■ Work to complete
Could you reproduce the patch review reply word for word, from "Re: [PATCH bpf-next" down to "insertions(+), 1 deletion(-)"?

Re: [PATCH bpf-next 1/3] perf: enable branch record for software events
From: Peter Zijlstra
Date: Wed Aug 25 2021 - 08:10:30 EST
On Mon, Aug 23, 2021 at 11:01:55PM -0700, Song Liu wrote:
> arch/x86/events/intel/core.c | 5 ++++-
> arch/x86/events/intel/lbr.c | 12 ++++++++++++
> arch/x86/events/perf_event.h | 2 ++
> include/linux/perf_event.h | 33 +++++++++++++++++++++++++++++++++
> kernel/events/core.c | 28 ++++++++++++++++++++++++++++
> 5 files changed, 79 insertions(+), 1 deletion(-)
No PowerPC support :/
> +void intel_pmu_snapshot_branch_stack(void)

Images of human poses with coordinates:
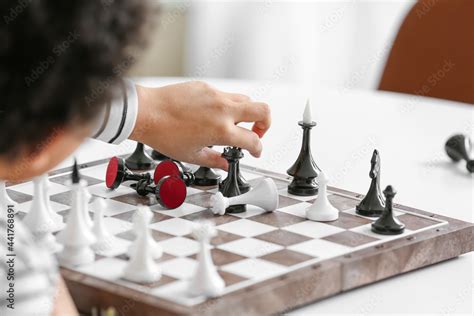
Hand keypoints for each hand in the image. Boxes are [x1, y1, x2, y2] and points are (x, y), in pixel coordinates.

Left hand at [130, 81, 270, 169]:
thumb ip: (215, 160)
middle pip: (263, 110)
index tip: (254, 151)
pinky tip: (213, 114)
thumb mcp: (192, 155)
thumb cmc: (164, 134)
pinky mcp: (206, 86)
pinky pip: (225, 94)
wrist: (147, 113)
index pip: (254, 140)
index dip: (258, 149)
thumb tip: (225, 164)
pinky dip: (227, 105)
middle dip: (266, 124)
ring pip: (246, 100)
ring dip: (246, 113)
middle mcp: (223, 110)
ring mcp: (216, 95)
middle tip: (255, 133)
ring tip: (234, 124)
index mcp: (222, 130)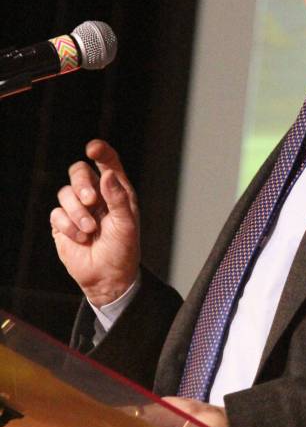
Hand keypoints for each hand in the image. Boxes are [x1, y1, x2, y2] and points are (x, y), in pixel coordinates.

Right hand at [50, 139, 139, 305]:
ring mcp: (77, 209)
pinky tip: (81, 239)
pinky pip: (56, 213)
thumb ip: (118, 199)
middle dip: (82, 184)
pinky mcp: (62, 223)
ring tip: (90, 231)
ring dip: (77, 212)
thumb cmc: (123, 250)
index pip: (107, 162)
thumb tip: (107, 175)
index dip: (100, 151)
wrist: (108, 277)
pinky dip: (69, 226)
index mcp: (116, 191)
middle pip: (78, 171)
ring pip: (65, 193)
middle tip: (91, 201)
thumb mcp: (127, 224)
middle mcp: (96, 196)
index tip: (93, 149)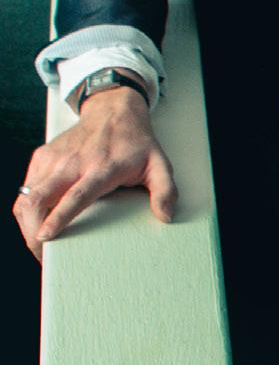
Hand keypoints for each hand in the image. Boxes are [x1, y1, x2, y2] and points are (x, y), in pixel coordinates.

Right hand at [14, 86, 175, 259]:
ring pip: (27, 195)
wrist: (113, 111)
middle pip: (39, 197)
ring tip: (37, 243)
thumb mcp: (158, 163)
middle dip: (32, 228)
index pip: (75, 196)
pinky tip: (35, 222)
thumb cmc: (135, 142)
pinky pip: (26, 187)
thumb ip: (165, 190)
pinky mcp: (42, 157)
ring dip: (26, 221)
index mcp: (101, 168)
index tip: (45, 235)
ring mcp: (54, 159)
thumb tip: (166, 216)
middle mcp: (73, 163)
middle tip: (42, 253)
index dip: (58, 217)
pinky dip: (26, 207)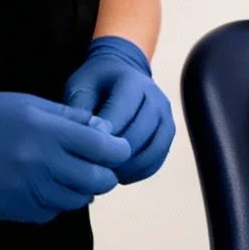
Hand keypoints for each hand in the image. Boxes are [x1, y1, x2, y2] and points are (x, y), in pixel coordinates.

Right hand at [0, 88, 130, 222]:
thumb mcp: (29, 103)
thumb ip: (70, 117)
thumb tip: (105, 129)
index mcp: (46, 130)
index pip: (104, 147)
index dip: (117, 149)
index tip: (116, 147)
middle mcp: (39, 163)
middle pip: (96, 180)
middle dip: (104, 174)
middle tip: (99, 165)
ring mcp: (25, 190)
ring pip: (76, 200)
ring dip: (81, 189)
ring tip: (71, 174)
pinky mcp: (12, 210)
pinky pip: (50, 213)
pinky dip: (55, 202)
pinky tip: (45, 186)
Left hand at [63, 36, 174, 184]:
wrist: (120, 75)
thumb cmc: (96, 84)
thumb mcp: (81, 87)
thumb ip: (80, 108)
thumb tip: (84, 136)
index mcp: (132, 81)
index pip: (122, 112)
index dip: (105, 134)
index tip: (86, 149)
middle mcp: (155, 97)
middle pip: (140, 134)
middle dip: (116, 154)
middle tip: (93, 167)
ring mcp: (166, 115)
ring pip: (153, 150)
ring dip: (130, 167)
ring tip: (107, 173)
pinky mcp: (168, 132)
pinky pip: (159, 159)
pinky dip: (140, 171)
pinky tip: (121, 175)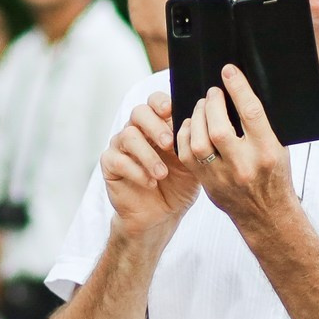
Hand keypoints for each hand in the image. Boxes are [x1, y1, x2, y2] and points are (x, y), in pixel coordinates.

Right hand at [103, 95, 200, 238]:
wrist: (161, 216)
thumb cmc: (178, 186)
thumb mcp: (193, 163)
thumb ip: (195, 143)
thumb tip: (207, 122)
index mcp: (158, 125)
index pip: (155, 101)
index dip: (161, 102)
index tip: (171, 111)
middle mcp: (138, 131)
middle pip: (139, 112)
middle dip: (155, 126)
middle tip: (169, 144)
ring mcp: (121, 146)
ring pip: (128, 135)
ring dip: (148, 154)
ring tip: (162, 173)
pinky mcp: (110, 164)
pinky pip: (118, 160)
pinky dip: (136, 171)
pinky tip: (151, 183)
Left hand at [177, 66, 293, 231]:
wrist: (268, 215)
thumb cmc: (275, 175)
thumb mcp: (279, 148)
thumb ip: (261, 124)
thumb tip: (241, 92)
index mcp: (268, 152)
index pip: (251, 114)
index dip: (237, 88)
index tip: (228, 72)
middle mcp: (245, 165)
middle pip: (218, 128)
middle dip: (212, 104)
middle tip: (212, 93)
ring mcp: (223, 177)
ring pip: (199, 142)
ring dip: (197, 117)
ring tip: (202, 107)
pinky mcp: (207, 184)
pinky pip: (186, 156)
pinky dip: (185, 136)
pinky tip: (192, 126)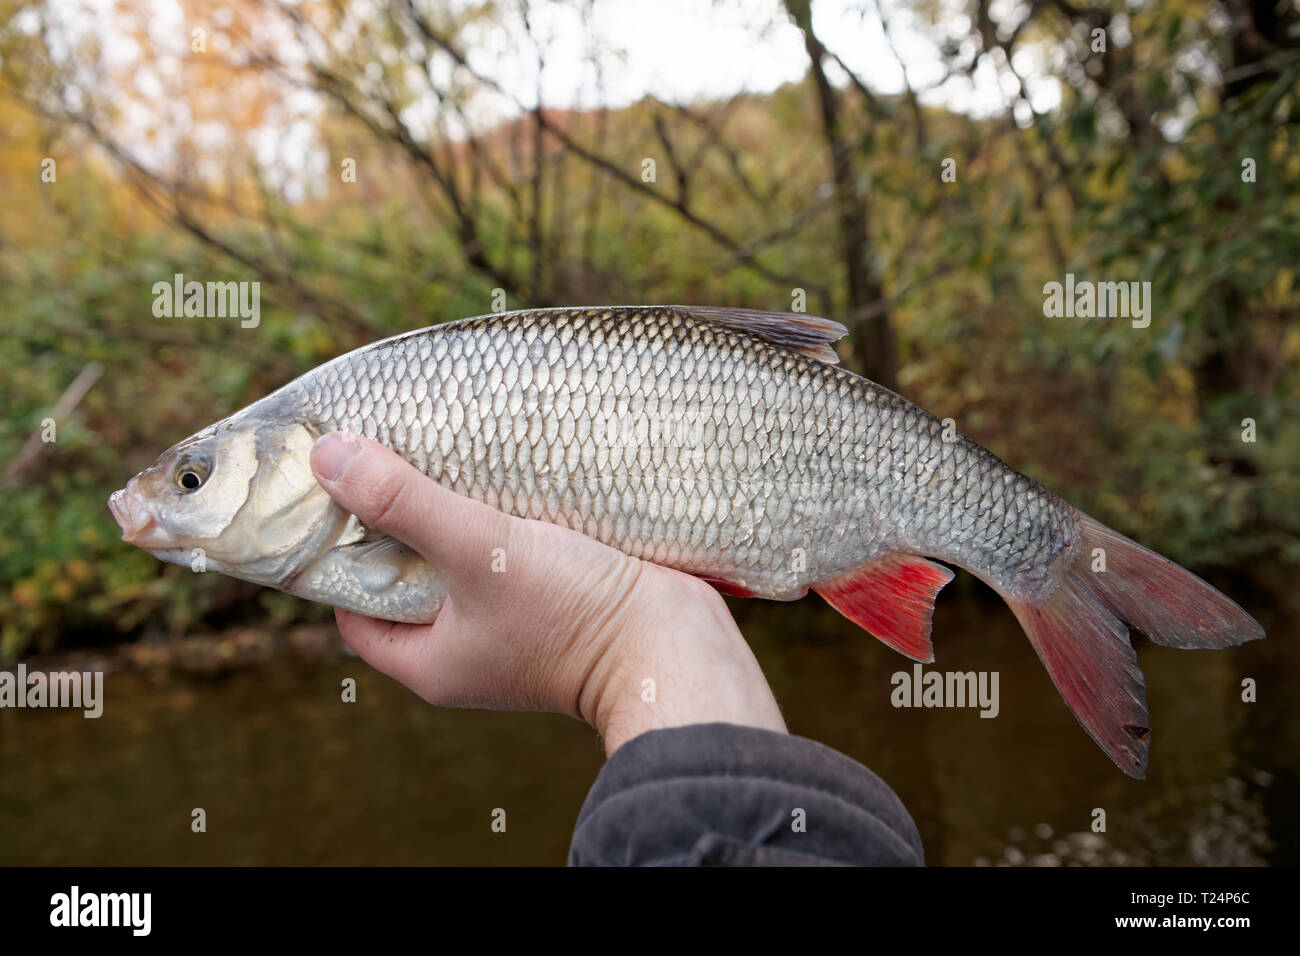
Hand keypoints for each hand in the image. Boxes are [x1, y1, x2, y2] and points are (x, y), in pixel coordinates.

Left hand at [310, 432, 786, 754]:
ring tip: (442, 454)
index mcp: (430, 661)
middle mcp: (466, 650)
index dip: (339, 551)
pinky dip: (501, 520)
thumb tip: (327, 457)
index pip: (354, 605)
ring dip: (455, 514)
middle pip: (408, 577)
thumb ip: (405, 504)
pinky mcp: (554, 602)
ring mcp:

■ Solution below
Re: [PATCH bpf-next 1/3] perf: enable branch record for software events
From: Peter Zijlstra
Date: Wed Aug 25 2021 - 08:10:30 EST
On Mon, Aug 23, 2021 at 11:01:55PM -0700, Song Liu wrote:
> arch/x86/events/intel/core.c | 5 ++++-
> arch/x86/events/intel/lbr.c | 12 ++++++++++++
> arch/x86/events/perf_event.h | 2 ++
> include/linux/perf_event.h | 33 +++++++++++++++++++++++++++++++++
> kernel/events/core.c | 28 ++++++++++++++++++++++++++++
> 5 files changed, 79 insertions(+), 1 deletion(-)